Instruction:
Scan the entries below. List each line with "flere".

Records excerpted from a collection
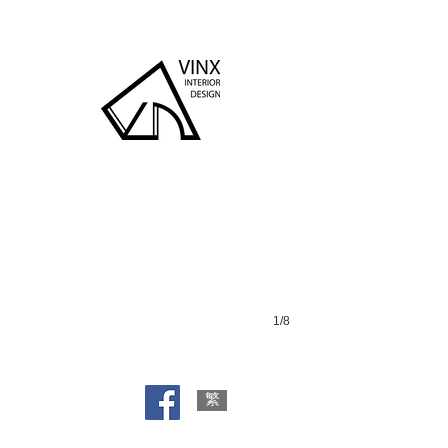
Valais
1/8
繁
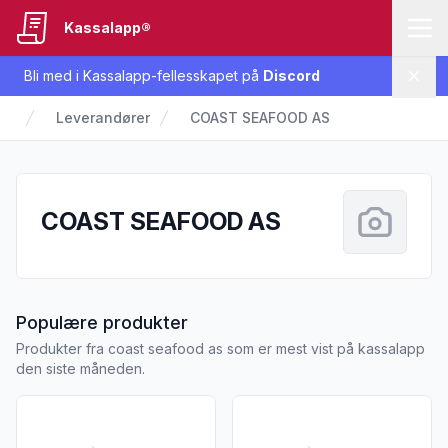
Kassalapp®
Bli med i Kassalapp-fellesskapet på
Discord
Lukk
Leverandører
COAST SEAFOOD AS
COAST SEAFOOD AS
fra COAST SEAFOOD AS
Populære produkter
Produkter fra coast seafood as som er mest vist på kassalapp
den siste måneden.
Vis flere detaljer for produktet "X-tra Røkt Laks i Skiver 190
Vis flere detaljer for produkt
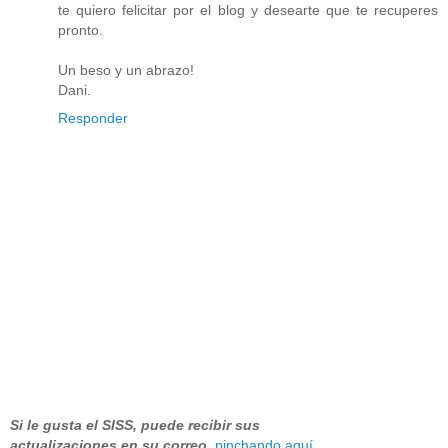
te quiero felicitar por el blog y desearte que te recuperes
pronto.
Un beso y un abrazo!
Dani.
Responder
Si le gusta el SISS, puede recibir sus
actualizaciones en su correo
,
pinchando aquí
.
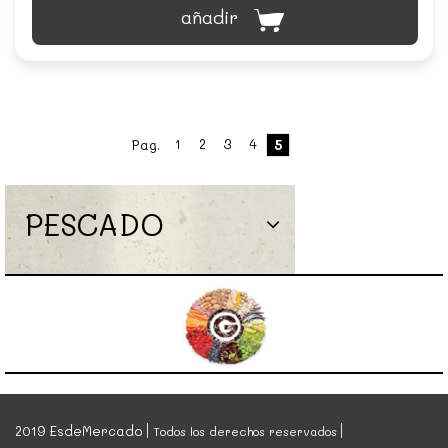
añadir
1
2
3
4
Pag.
5
PESCADO
2019 EsdeMercado
Todos los derechos reservados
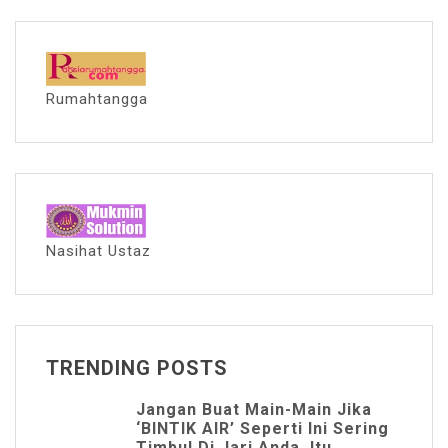
Rumahtangga
Nasihat Ustaz
TRENDING POSTS
Jangan Buat Main-Main Jika
‘BINTIK AIR’ Seperti Ini Sering
Timbul Di Jari Anda. Itu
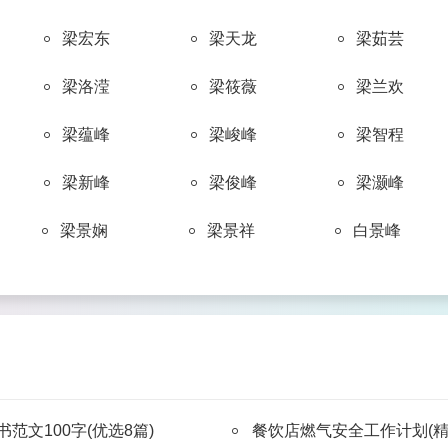
靳
柯
梅
兰
路
梁宏东
梁天龙
梁茹芸
zhān
chá
gǔ
huò
téng
占
查
谷
霍
滕
梁洛滢
梁筱薇
梁兰欢
梁蕴峰
梁峻峰
梁智程
ráo
yù
ài
wèi
xiè
饶
喻
艾
卫
解
梁新峰
梁俊峰
梁灏峰
梁景娴
梁景祥
白景峰
jí
sī
xí
yàn
huà
吉
司
席
晏
华
bǎi
tán
láng
méng
shā
柏
谈
郎
蒙
沙
范文100字(优选8篇)
餐饮店燃气安全工作计划(精
chǔ
quán
zhuō
qī
gǒu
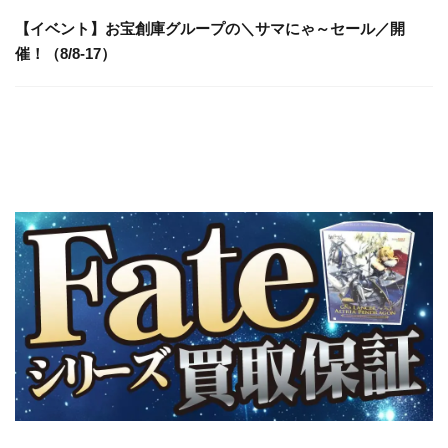
【イベント】お宝創庫グループの＼サマにゃ～セール／開
催！（8/8-17）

Solution to this problem:
Vis flere detaljer for produktet "X-tra Røkt Laks i Skiver 190
Vis flere detaljer for produkt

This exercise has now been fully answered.